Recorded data
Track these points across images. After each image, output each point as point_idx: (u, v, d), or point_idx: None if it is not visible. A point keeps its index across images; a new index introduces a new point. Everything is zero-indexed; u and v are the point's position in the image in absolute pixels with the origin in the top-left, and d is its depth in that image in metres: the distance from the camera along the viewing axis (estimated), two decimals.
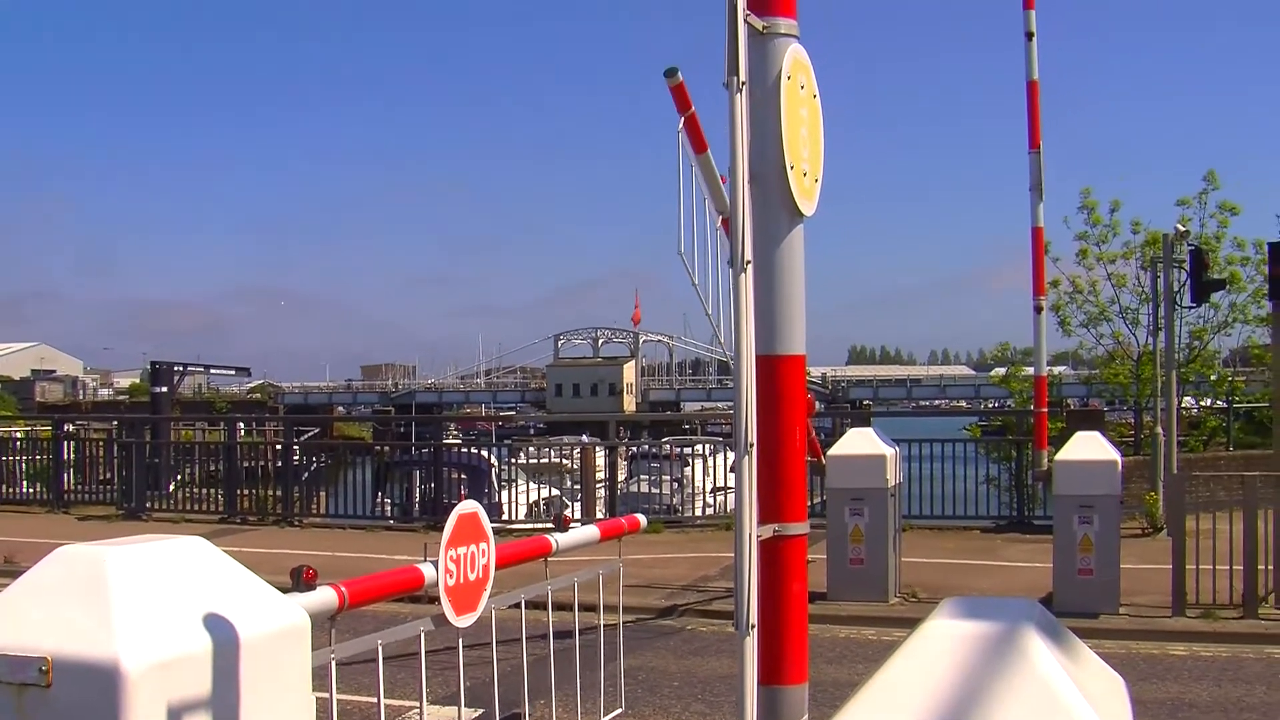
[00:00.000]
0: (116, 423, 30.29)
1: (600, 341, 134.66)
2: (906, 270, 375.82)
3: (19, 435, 27.38)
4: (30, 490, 23.88)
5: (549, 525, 6.31)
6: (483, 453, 23.61)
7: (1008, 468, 20.63)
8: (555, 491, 22.74)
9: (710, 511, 21.00)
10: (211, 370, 51.98)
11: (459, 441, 32.69)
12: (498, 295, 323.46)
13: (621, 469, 23.36)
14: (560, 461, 24.08)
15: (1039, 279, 14.20)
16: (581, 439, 28.38)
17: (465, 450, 25.16)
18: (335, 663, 4.40)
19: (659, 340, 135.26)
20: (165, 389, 30.55)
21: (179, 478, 23.11)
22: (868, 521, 12.70)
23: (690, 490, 21.81)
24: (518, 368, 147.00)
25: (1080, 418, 20.37)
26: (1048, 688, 2.84)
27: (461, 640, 5.15)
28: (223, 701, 3.32)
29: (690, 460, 22.47)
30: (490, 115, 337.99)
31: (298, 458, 22.25)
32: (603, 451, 22.19)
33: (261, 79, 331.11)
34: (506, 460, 22.62)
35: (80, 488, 23.56)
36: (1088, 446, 12.30)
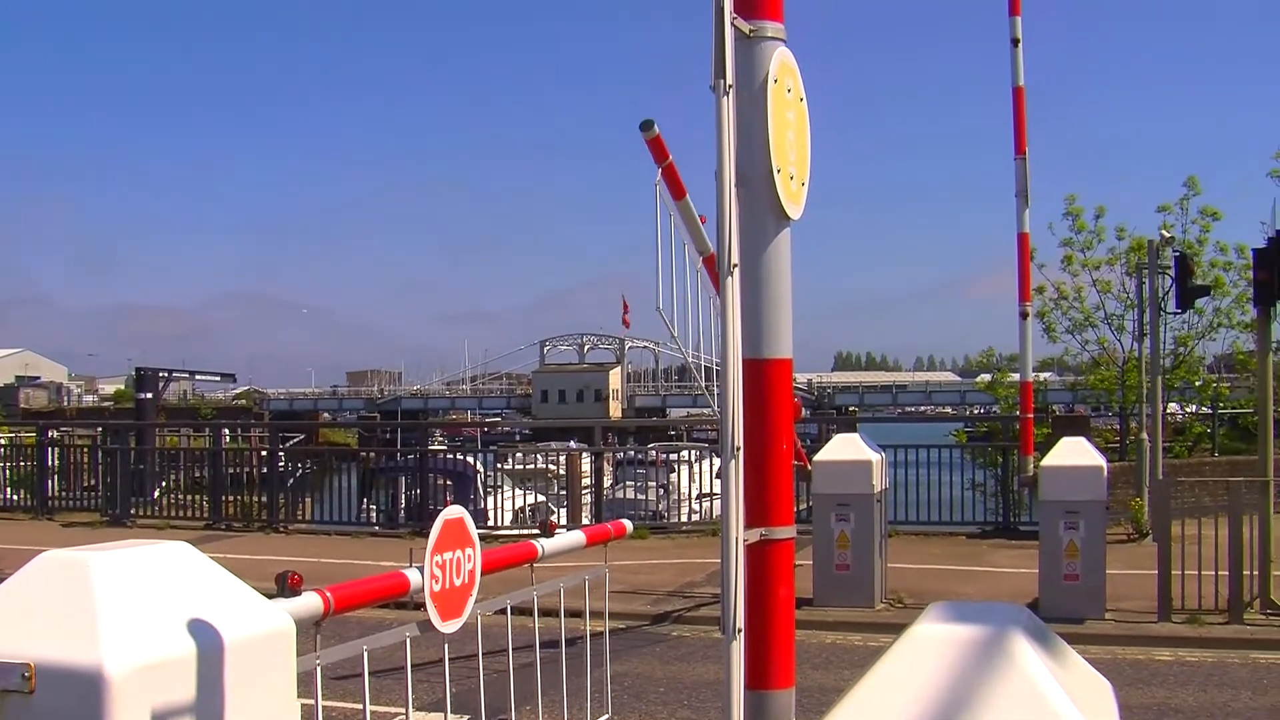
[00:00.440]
0: (101, 429, 30.24)
1: (586, 347, 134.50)
2: (892, 276, 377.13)
3: (3, 442, 27.33)
4: (14, 497, 23.84)
5: (535, 531, 6.30)
6: (468, 459, 23.63)
7: (993, 473, 20.68)
8: (541, 497, 22.75)
9: (696, 517, 20.98)
10: (197, 376, 51.62)
11: (444, 447, 32.62)
12: (484, 301, 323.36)
13: (607, 475, 23.38)
14: (547, 467, 24.09)
15: (1024, 285, 14.28)
16: (569, 445, 28.38)
17: (451, 456, 25.17)
18: (320, 668, 4.38)
19: (645, 346, 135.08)
20: (150, 395, 30.32)
21: (164, 484, 23.05)
22: (854, 527, 12.72)
23: (676, 496, 21.79)
24: (503, 374, 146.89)
25: (1066, 423, 20.39)
26: (1035, 691, 2.84)
27: (447, 646, 5.13)
28: (207, 707, 3.30)
29: (676, 466, 22.47)
30: (483, 117, 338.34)
31: (283, 464, 22.20)
32: (588, 457, 22.18)
33: (257, 79, 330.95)
34: (492, 466, 22.61)
35: (64, 494, 23.48)
36: (1073, 452, 12.32)
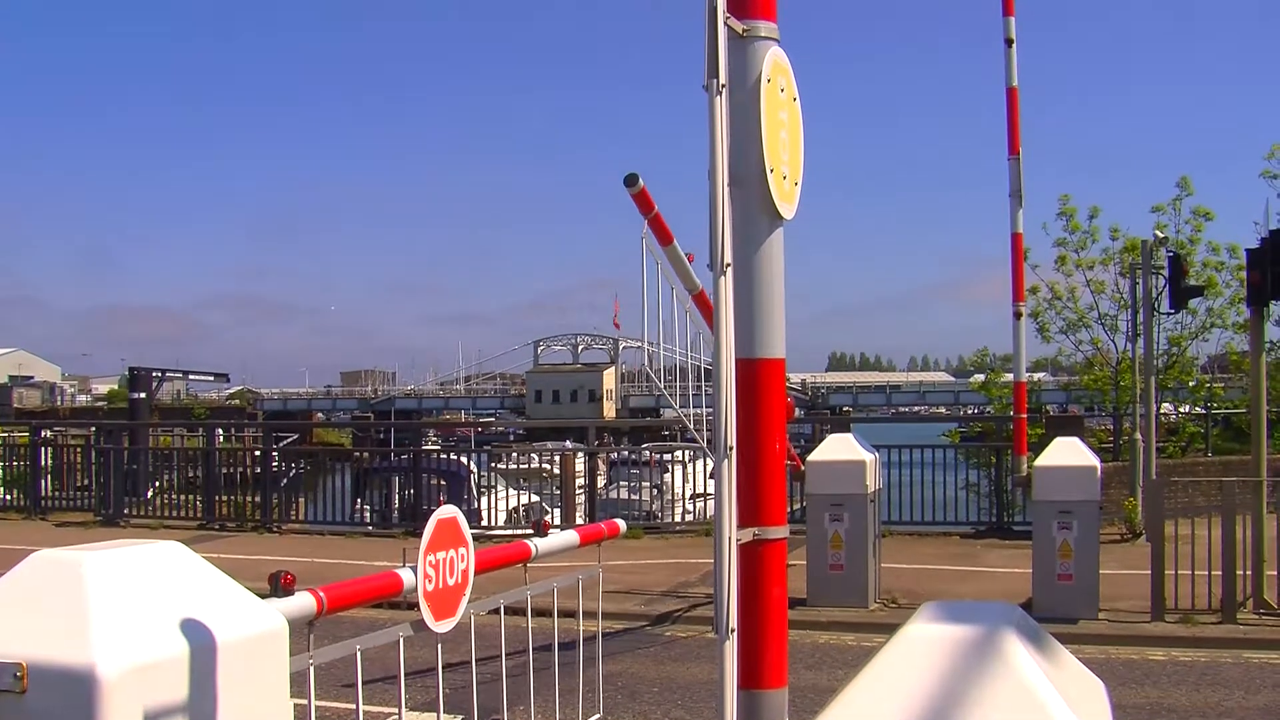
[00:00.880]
0: (94, 429, 30.18)
1: (580, 348, 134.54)
2: (886, 277, 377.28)
3: None
4: (7, 496, 23.79)
5: (528, 531, 6.28)
6: (462, 459, 23.63)
7: (987, 473, 20.70)
8: (535, 497, 22.74)
9: (690, 518, 20.97)
10: (190, 376, 51.64)
11: (438, 447, 32.64)
12: (478, 301, 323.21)
13: (601, 475, 23.37)
14: (542, 467, 24.09)
15: (1018, 285, 14.30)
16: (565, 445, 28.38)
17: (444, 456, 25.15)
18: (313, 668, 4.37)
19: (639, 346, 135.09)
20: (143, 395, 30.35)
21: (157, 484, 23.02)
22: (847, 527, 12.72)
23: (670, 496, 21.80)
24: (497, 374, 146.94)
25: (1059, 424, 20.40)
26: (1027, 690, 2.85)
27: (440, 646, 5.12)
28: (200, 707, 3.29)
29: (669, 466, 22.47)
30: (483, 116, 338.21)
31: (277, 464, 22.16)
32: (582, 457, 22.18)
33: (256, 79, 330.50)
34: (486, 466, 22.60)
35: (58, 494, 23.46)
36: (1067, 452, 12.34)
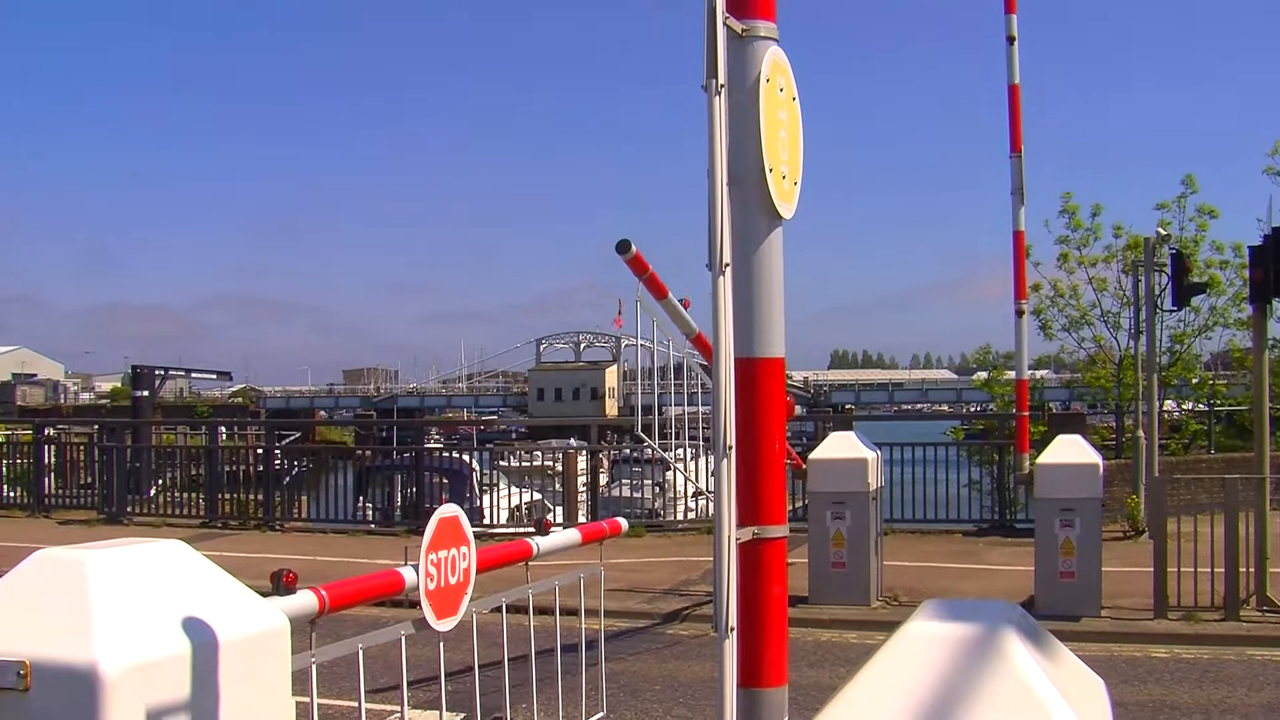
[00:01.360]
0: (97, 426, 30.26)
1: (582, 346, 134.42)
2: (887, 275, 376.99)
3: None
4: (10, 494, 23.81)
5: (530, 529, 6.29)
6: (464, 457, 23.63)
7: (989, 471, 20.69)
8: (537, 495, 22.75)
9: (692, 516, 20.98)
10: (193, 374, 51.76)
11: (440, 446, 32.65)
12: (479, 300, 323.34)
13: (603, 473, 23.36)
14: (545, 465, 24.09)
15: (1020, 283, 14.29)
16: (569, 443, 28.39)
17: (447, 454, 25.17)
18: (315, 666, 4.38)
19: (641, 345, 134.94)
20: (146, 393, 30.40)
21: (160, 482, 23.05)
22: (849, 525, 12.73)
23: (672, 494, 21.80)
24: (500, 372, 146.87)
25: (1062, 421, 20.39)
26: (1027, 689, 2.85)
27: (442, 644, 5.13)
28: (202, 705, 3.30)
29: (671, 464, 22.46)
30: (482, 117, 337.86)
31: (279, 462, 22.21)
32: (585, 456, 22.19)
33: (256, 79, 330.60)
34: (488, 464, 22.62)
35: (61, 492, 23.50)
36: (1069, 450, 12.34)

- [THE PROBLEM] For this task, write out exactly the lines of the entries above, starting at the line with "3: (19, 435, 27.38)" and ending at the line with "27: (461, 640, 5.15)", both included, and no others.

- [EXERCISE ANSWER]
3: (19, 435, 27.38)
4: (30, 490, 23.88)
5: (549, 525, 6.31)
6: (483, 453, 23.61)
7: (1008, 468, 20.63)
8: (555, 491, 22.74)
9: (710, 511, 21.00)
10: (211, 370, 51.98)
11: (459, 441, 32.69)
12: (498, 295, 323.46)
13: (621, 469, 23.36)
14: (560, 461, 24.08)
15: (1039, 279, 14.20)
16: (581, 439, 28.38)
17: (465, 450, 25.16)
18: (335, 663, 4.40)
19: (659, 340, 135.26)
20: (165, 389, 30.55)
21: (179, 478, 23.11)
22: (868, 521, 12.70)
23: (690, 490, 21.81)
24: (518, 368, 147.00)
25: (1080, 418, 20.37)
26: (1048, 688, 2.84)
27: (461, 640, 5.15)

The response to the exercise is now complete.